:: Information supplied ::
————————

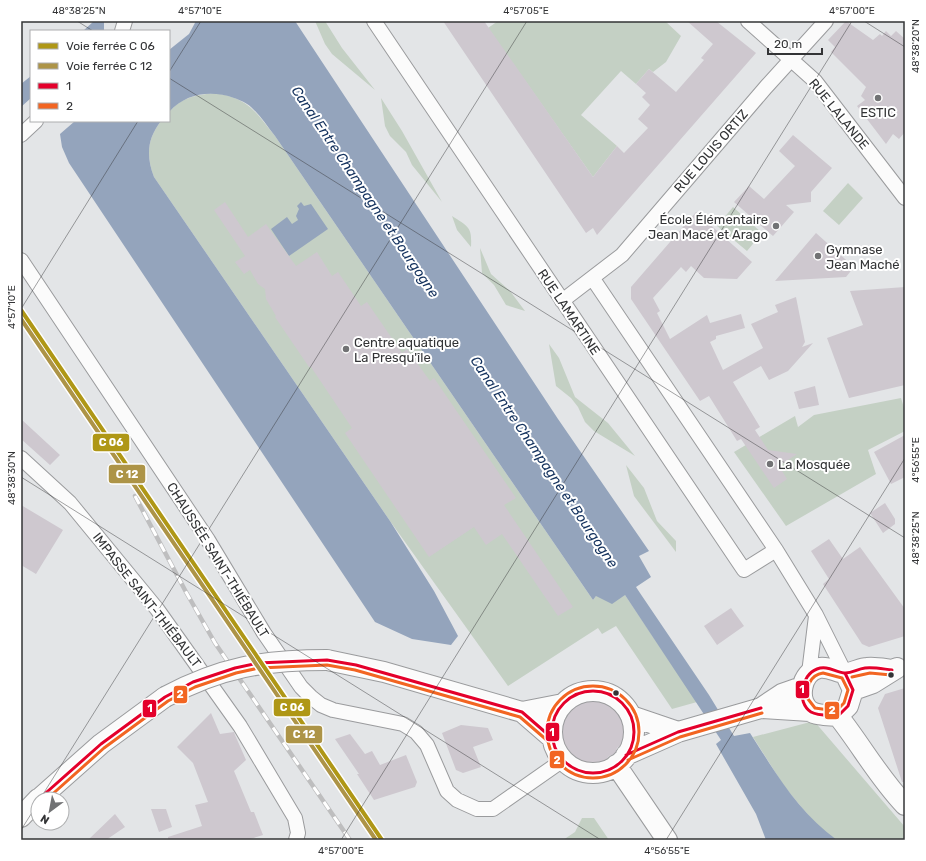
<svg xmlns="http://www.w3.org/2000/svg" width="926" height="861" font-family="Rubik,sans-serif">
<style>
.green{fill:#c4d0c4}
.water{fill:#94a4bc}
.building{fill:#cec8cf}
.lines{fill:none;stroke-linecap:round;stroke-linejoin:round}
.street-casing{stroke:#9a9b9d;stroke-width:16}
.secondary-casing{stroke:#9a9b9d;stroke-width:22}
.street{stroke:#fbfbfb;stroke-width:14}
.secondary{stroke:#fbfbfb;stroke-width:20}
.rail-casing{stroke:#bebebf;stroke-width:4.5}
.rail{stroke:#fff;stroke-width:3;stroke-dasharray:9;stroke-linecap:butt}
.secondary-bridge-casing{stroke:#9a9b9d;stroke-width:22;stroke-linecap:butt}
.secondary-bridge{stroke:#fbfbfb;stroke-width:20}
.bus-1-casing{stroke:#fff;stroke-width:6}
.bus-2-casing{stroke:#fff;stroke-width:6}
.bus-1{stroke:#e4002b;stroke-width:3}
.bus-2{stroke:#f26522;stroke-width:3}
.rail-1-casing{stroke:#fff;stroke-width:7}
.rail-2-casing{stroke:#fff;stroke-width:7}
.rail-1{stroke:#af9716;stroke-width:4}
.rail-2{stroke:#ad9447;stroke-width:4}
.ticks{fill:none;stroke:#333436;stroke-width:1;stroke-opacity:0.45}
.poi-dot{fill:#717274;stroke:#fff;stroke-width:1.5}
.bus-dot{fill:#333436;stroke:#fff;stroke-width:1.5}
.labels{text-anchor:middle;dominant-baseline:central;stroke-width:4;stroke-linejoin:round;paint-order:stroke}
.poi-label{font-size:13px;fill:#333436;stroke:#fff;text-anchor:start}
.street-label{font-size:13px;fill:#333436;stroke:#fff}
.water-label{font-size:14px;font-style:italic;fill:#13315d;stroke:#fff}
.line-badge{stroke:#fff;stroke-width:1.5}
.badge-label{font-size:11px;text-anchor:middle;font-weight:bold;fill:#fff}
.neatline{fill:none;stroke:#333436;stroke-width:1.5}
.ticks-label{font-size:10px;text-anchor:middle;fill:#333436}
</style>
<rect width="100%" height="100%" fill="#e3e5e7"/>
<path class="green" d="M315 21H325L342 48 375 90 332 54 325 44Z
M498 21H665L681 36 666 62 653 72 649 69 636 84 621 71 581 115 617 146 593 177 488 28Z
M215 93C249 99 254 110 275 136L593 600 596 596 625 595 697 702 672 709 616 626 602 634 598 628 508 686 390 521 154 177C146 156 147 139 161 121H169V112C182 97 196 95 215 93Z
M381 98 402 131 442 202 412 165 406 152 390 136 385 126Z
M848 183 863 198 839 225 823 211Z
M733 207 762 233 747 251 717 226Z
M452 216C469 227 472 227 471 247L457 230Z
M480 248 491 274 510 291 525 311 506 305 494 285 482 273Z
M549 344 559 358 575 397 608 423 635 456 594 431 585 422 578 407 571 398 556 386Z
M901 398 905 411V431L868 450 876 474 786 526 734 452 795 416 798 427 814 415Z
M626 465 644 488 657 521 676 541V552L634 496Z
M814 721 905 827V840H837L821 829 803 809 784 786 753 737Z
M582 818H594L609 840H563L575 832Z"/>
<path class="water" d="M94 21H104V31H83Z
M196 21H295L558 419 649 551 639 556 651 577 636 587 642 596 709 695 734 736 750 733C775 772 798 812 837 840H766L756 814 716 744 721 740 625 595 612 604 596 596 593 600 275 136C267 126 260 115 251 107 247 103 240 100 234 98 211 90 186 93 169 112V50L189 34Z
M31 76V98L21 107V84Z
M75 121H161C147 139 146 156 154 177L390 521 434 591 458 636 451 645 412 639 375 622 69 163 62 147 60 134Z
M301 202 304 206 311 204 328 229 289 256 271 229 287 217 292 224 298 220 296 216 299 209 297 206Z"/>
<path class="building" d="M443 21H484L593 177 617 146 624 153 648 128 638 119 650 105 642 97 646 93 636 84 649 69 676 92 704 60 701 58 713 44 687 21H716L756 53 597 235 593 228 586 233Z
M846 21 873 40 880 34 882 36 886 31 891 36 896 31 905 39V132L899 139 893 134 886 144 857 106 865 100 861 96 866 87 831 52 835 47 828 40Z
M793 135 832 168 811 192V202L786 205 794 212 773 236 734 202 749 186 764 199 795 166 779 151Z
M225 202 248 237 266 224 296 266 317 252 332 276 338 272 361 306 367 302 402 353 407 349 430 381 434 378 516 498 504 505 573 607 558 616 502 534 486 545 474 527 429 557 345 433 352 428 311 367H309L275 317 276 316 266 299 265 289 258 284 250 270 244 274 235 262 245 256 214 210Z
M696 212 752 262 737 279 704 278 691 266 686 272 681 267 653 298 660 311 657 313 670 339 707 315 710 323 741 314 745 328 716 336V339L710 342 723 370 763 348 751 324 778 312 775 305 796 297 805 342 802 347 813 343 788 371 769 380 761 366 733 382 760 427 755 430 768 450 797 454 779 466 787 479 774 488 741 439 737 441 709 396 700 401 631 299V287Z
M816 233 854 267 846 277 775 281Z
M905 287V385L849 398 827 338 863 325 850 291Z
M815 386 819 405 799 409 794 392Z
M21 419 60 455 50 465 21 439Z
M905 435V477L891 484 874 452Z
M885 503 895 519V524L883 533 870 513Z
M21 505 63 530 36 574 21 565Z
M829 539 843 559 860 547 905 609V636L869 647 862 644 823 584 829 579 811 551Z
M731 608 744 626 717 645 704 626Z
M905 688V782H902L878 708 885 694Z
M591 700 605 702 617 710 624 725 625 736 622 744 617 748 615 754 609 756 605 761 597 763 583 762 571 754 563 742 562 728 567 715 577 704Z
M211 713 220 734 234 732 235 735 246 760 234 771 251 812H254L263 835 247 840H168V837L202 826 195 805 208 802 193 763 177 747Z
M461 725 488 728 493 740 473 747 481 767 463 773 456 770 442 733Z
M350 734 365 754 372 751 380 765 406 755 417 782 415 787 374 800 357 774H359L335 739Z
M151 809H166L172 827 159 832Z
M115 814 125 827 106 840H88Z"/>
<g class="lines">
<defs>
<path id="street" d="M374 21 744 570 776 550
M748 21 815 81 905 198
M122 31 125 21
M21 135 36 121
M21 260 208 540 264 633 301 687 311 697 321 705 333 710 403 724 416 732 427 745 447 791 457 800 477 809H493L563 760
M593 279 776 550 816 615 845 673
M562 301 622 255 766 87 826 21
M21 458 70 503 157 609 240 726 295 818 298 833 296 840
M809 673 816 616"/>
<path id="secondary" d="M327 660 384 672 522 712 552 738
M845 673 853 690 848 706 838 716C830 715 817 716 810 711 796 700 801 672 819 668 829 666 837 673 846 673 853 673 860 668 867 668 875 667 884 669 892 670
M853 690 873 683 897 668
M552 732a41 41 0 1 1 82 0a41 41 0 1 1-82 0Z
M761 708 810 711
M522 712 563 704
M631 716 678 732
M838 716C861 745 879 778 905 805
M626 755 678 732 761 708 782 694 802 687
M616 765 667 840
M39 799 101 744 165 697
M21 817 38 799"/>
</defs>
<use href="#street" class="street-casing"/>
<use href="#secondary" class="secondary-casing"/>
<use href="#street" class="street"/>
<use href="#secondary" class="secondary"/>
<defs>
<path id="rail" d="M135 496 186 592 215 643 350 840"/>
</defs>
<use href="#rail" class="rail-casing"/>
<use href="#rail" class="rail"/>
<defs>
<path id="secondary-bridge" d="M165 697C221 667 264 660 327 660"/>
</defs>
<use href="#secondary-bridge" class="secondary-bridge-casing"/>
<use href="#secondary-bridge" class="secondary-bridge"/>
<defs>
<path id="bus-1" d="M845 673 853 690 848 706 838 716C830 715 818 716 811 712 796 702 801 675 817 669 827 665 835 672 844 673 851 674 857 669 865 668 874 667 883 669 892 670
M552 732a41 41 0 1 1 82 0a41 41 0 1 1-82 0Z
M626 755 678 732 761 708
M39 799 101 744 165 697 193 682 235 668 258 663 327 660 356 665 522 712 552 738"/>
<path id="bus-2" d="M823 673 842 678 848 690 844 703 836 711 815 708 808 699C806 687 810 675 823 673Z
M852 677 870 673 891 675
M547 732a46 46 0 1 1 92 0a46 46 0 1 1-92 0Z
M628 760 680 737 762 713
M47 799 104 748 168 701 195 687 236 673 259 668 327 665 355 670 520 717 549 742"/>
</defs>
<use href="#bus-1" class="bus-1-casing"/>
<use href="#bus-2" class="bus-2-casing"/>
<use href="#bus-1" class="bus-1"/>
<use href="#bus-2" class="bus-2"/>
<defs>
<path id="rail-1" d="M21 310 382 840"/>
<path id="rail-2" d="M21 319 376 840"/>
</defs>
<use href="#rail-1" class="rail-1-casing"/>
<use href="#rail-2" class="rail-2-casing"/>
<use href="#rail-1" class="rail-1"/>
<use href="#rail-2" class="rail-2"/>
</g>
<path class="ticks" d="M77 21 93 31M864 21 905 47M169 72 201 21M169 78 905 538M21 309 138 121M21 477 601 840M40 799 527 21M21 830 38 803M341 840 852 21M666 840 905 458"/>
<g class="poi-dot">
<circle cx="878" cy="98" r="4"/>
<circle cx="776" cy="226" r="4"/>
<circle cx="818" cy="256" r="4"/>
<circle cx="346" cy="349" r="4"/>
<circle cx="770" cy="464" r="4"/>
</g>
<g class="bus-dot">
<circle cx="891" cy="675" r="3.5"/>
<circle cx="616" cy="693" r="3.5"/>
</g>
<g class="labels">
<g class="poi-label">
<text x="878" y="112" text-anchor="middle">ESTIC</text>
<text x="768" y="219" text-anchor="end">École Élémentaire<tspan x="768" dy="15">Jean Macé et Arago</tspan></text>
<text x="826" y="249">Gymnase<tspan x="826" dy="15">Jean Maché</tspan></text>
<text x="354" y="342">Centre aquatique<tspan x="354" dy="15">La Presqu'île</tspan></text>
<text x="778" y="464">La Mosquée</text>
</g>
<g class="street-label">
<text transform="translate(839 114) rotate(51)">RUE LALANDE</text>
<text transform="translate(711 151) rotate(-49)">RUE LOUIS ORTIZ</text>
<text transform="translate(569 312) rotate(56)">RUE LAMARTINE</text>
<text transform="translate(218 560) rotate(58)">CHAUSSÉE SAINT-THIÉBAULT</text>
<text transform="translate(147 600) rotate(52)">IMPASSE SAINT-THIÉBAULT</text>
</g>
<g class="water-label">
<text transform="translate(365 192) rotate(56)">Canal Entre Champagne et Bourgogne</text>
<text transform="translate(544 462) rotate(56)">Canal Entre Champagne et Bourgogne</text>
</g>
</g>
<g class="line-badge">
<rect x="92" y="433" width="38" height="19" rx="4" fill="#af9716"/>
<rect x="108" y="464" width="38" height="20" rx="4" fill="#ad9447"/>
<rect x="795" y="680" width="15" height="19" rx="4" fill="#e4002b"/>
<rect x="173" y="685" width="15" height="19" rx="4" fill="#f26522"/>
<rect x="273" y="698" width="38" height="19" rx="4" fill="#af9716"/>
<rect x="142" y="699" width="15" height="19" rx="4" fill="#e4002b"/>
<rect x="824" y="701" width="16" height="19" rx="4" fill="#f26522"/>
<rect x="545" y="722" width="15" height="20" rx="4" fill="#e4002b"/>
<rect x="285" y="725" width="38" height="19" rx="4" fill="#ad9447"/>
<rect x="549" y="750" width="16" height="19" rx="4" fill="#f26522"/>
</g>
<g class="badge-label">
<text x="111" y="446">C 06</text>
<text x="127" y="478">C 12</text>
<text x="802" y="693">1</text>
<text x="180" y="698">2</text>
<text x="292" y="711">C 06</text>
<text x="150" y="712">1</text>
<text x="832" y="714">2</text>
<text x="552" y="736">1</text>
<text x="304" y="738">C 12</text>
<text x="557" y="764">2</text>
</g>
<rect width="926" height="861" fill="none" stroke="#ffffff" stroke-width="44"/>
<rect x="30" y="30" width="140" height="92" fill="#ffffff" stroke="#adaeaf"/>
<rect x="38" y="43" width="20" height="6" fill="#af9716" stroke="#adaeaf"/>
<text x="66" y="50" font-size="12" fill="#333436">Voie ferrée C 06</text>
<rect x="38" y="63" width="20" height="6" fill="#ad9447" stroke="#adaeaf"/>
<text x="66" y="70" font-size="12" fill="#333436">Voie ferrée C 12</text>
<rect x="38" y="83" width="20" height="6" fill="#e4002b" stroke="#adaeaf"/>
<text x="66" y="90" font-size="12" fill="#333436">1</text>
<rect x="38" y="103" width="20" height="6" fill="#f26522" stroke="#adaeaf"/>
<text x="66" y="110" font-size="12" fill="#333436">2</text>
<g transform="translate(50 811) rotate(212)"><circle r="19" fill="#ffffff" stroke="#adaeaf"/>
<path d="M0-3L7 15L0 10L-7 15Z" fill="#717274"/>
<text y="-6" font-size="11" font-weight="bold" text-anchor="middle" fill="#333436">N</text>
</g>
<path d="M768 48v6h54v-6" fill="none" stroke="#333436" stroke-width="2"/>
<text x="774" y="48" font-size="12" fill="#333436" stroke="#ffffff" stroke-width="3" paint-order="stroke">20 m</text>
<rect x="22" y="22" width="882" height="817" class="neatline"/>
<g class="ticks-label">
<text x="79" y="14">48°38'25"N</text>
<text x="200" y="14">4°57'10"E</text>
<text x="526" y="14">4°57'05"E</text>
<text x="852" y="14">4°57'00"E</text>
<text transform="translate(915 46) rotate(-90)" y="4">48°38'20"N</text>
<text transform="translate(11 307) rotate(-90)" y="4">4°57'10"E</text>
<text transform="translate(915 460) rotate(-90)" y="4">4°56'55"E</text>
<text transform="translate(11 478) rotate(-90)" y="4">48°38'30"N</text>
<text transform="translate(915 538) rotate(-90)" y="4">48°38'25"N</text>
<text x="341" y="854">4°57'00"E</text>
<text x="667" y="854">4°56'55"E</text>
</g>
</svg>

————————

:: Action item ::
The job is to copy each line from the material above that holds the word "lines".

:: Your response ::
.lines{fill:none;stroke-linecap:round;stroke-linejoin:round}
<g class="lines">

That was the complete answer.